**Work to complete:**
Reproduce, word for word, the text lines of every entry below, and leave out the images.

**Record extracts:**
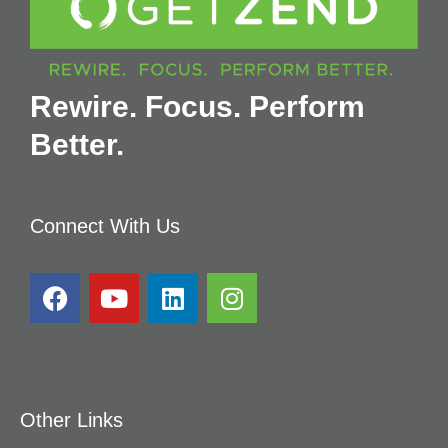
Rewire. Focus. Perform
Better.
Connect With Us
Other Links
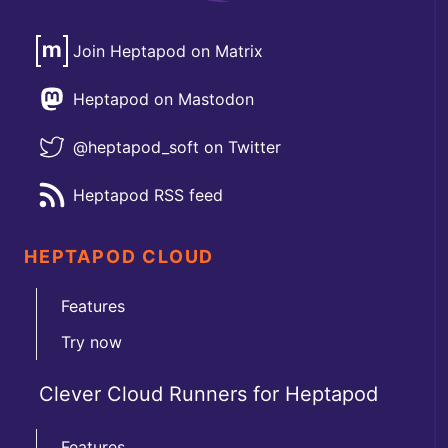
Join Heptapod on Matrix
Heptapod on Mastodon
@heptapod_soft on Twitter
Heptapod RSS feed
HEPTAPOD CLOUD
Features
Try now
Clever Cloud Runners for Heptapod
Features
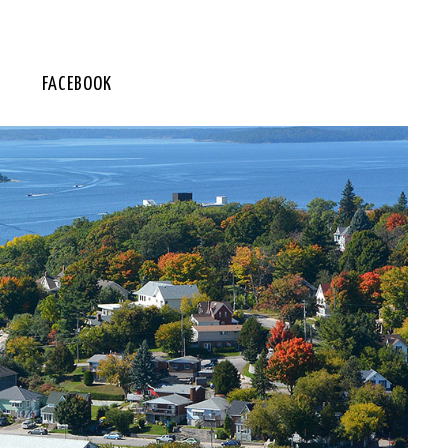
FACEBOOK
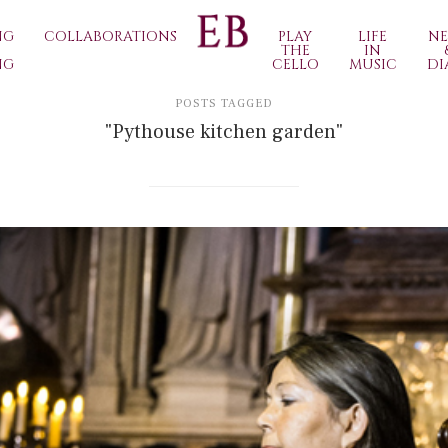
NG
COLLABORATIONS
PLAY
LIFE
N
THE
IN
NG
CELLO
MUSIC
DI
POSTS TAGGED
"Pythouse kitchen garden"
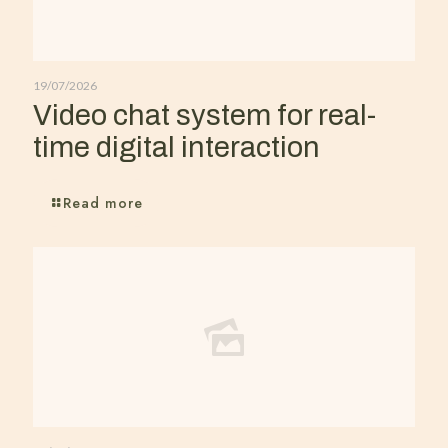
19/07/2026
Video chat system for real-
time digital interaction
Read more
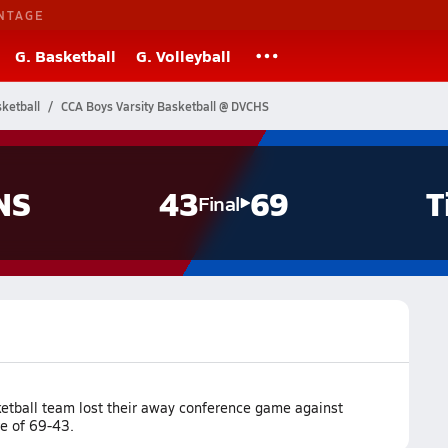
NTAGE
G. Basketball
G. Volleyball
ketball
CCA Boys Varsity Basketball @ DVCHS
NS
43
69
T
Final
ketball team lost their away conference game against
re of 69-43.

**Task result:**
Rewire. Focus. Perform
Better.
Connect With Us
Other Links
Join Heptapod on Matrix
Heptapod on Mastodon
@heptapod_soft on Twitter
Heptapod RSS feed
HEPTAPOD CLOUD
Features
Try now
Clever Cloud Runners for Heptapod
Features
FACEBOOK
NG
COLLABORATIONS
PLAY
LIFE
N
THE
IN
NG
CELLO
MUSIC
DI
POSTS TAGGED
"Pythouse kitchen garden"
19/07/2026
Video chat system for real-
time digital interaction
Read more
NTAGE
G. Basketball
G. Volleyball
ketball
CCA Boys Varsity Basketball @ DVCHS
NS
43
69
T
Final
ketball team lost their away conference game against
re of 69-43.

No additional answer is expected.